◆ Task directions: The expected response is a copy of every line in the entries below that includes the word "mandatory".

◆ Data under study:
◇ ◇ ◇ ◇ ◇ ◇ ◇
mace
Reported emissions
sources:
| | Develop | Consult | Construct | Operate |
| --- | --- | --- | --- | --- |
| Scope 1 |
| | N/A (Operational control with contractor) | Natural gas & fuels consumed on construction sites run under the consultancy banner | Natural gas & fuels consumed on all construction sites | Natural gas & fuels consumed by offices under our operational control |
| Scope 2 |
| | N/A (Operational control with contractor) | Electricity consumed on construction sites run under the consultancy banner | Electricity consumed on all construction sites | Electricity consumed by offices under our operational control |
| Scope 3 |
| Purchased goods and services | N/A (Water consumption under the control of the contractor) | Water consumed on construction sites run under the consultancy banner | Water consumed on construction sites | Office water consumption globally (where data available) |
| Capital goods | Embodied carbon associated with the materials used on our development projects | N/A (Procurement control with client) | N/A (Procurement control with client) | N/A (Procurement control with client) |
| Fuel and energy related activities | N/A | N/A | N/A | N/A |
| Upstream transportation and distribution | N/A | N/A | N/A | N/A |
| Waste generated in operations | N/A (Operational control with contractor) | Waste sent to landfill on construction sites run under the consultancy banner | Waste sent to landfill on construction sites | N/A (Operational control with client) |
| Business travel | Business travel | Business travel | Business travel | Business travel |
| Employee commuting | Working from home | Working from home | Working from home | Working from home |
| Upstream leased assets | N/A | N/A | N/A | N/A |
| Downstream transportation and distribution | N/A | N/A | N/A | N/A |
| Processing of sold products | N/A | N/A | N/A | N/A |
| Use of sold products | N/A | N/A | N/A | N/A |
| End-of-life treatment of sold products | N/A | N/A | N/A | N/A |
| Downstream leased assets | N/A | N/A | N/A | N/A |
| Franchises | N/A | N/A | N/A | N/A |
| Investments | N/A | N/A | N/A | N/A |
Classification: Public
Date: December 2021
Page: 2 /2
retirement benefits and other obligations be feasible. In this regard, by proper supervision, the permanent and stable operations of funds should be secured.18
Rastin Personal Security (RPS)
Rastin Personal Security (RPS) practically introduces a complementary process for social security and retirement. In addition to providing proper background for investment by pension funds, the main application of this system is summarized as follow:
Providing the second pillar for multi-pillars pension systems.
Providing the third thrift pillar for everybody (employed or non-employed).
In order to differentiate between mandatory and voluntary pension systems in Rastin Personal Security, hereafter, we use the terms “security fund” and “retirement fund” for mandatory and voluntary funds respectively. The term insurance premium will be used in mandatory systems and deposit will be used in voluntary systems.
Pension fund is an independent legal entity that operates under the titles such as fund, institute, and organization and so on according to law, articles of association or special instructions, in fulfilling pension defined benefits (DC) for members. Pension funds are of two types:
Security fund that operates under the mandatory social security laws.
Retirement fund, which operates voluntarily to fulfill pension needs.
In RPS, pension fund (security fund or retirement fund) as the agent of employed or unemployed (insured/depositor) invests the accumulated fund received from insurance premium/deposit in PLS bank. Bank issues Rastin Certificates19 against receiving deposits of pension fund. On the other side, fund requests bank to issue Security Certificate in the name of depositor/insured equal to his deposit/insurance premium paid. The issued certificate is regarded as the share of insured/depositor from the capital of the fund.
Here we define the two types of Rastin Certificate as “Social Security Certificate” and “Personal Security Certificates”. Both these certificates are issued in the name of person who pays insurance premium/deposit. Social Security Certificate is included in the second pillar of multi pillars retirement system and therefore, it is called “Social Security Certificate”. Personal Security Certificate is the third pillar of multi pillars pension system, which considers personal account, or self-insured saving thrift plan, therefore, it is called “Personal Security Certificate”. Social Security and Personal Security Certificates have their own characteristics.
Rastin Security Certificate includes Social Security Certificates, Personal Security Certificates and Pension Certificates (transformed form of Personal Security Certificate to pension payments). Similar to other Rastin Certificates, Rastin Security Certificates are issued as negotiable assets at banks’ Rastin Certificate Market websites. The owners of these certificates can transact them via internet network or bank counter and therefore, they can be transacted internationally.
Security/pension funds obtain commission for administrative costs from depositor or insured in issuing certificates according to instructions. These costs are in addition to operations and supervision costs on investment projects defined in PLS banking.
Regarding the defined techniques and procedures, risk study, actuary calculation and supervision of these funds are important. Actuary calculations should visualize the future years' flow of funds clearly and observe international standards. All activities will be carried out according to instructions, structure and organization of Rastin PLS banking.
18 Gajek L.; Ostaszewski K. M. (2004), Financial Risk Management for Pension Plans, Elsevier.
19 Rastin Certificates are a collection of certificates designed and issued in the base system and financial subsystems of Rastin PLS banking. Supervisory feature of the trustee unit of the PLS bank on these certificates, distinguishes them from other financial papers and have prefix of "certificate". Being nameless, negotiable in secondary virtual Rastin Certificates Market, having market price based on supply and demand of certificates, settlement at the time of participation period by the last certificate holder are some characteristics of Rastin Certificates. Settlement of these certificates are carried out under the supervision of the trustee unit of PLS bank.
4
◇ ◇ ◇ ◇ ◇ ◇ ◇
◆ Solution for this exercise:
In order to differentiate between mandatory and voluntary pension systems in Rastin Personal Security, hereafter, we use the terms “security fund” and “retirement fund” for mandatory and voluntary funds respectively. The term insurance premium will be used in mandatory systems and deposit will be used in voluntary systems.
Security fund that operates under the mandatory social security laws.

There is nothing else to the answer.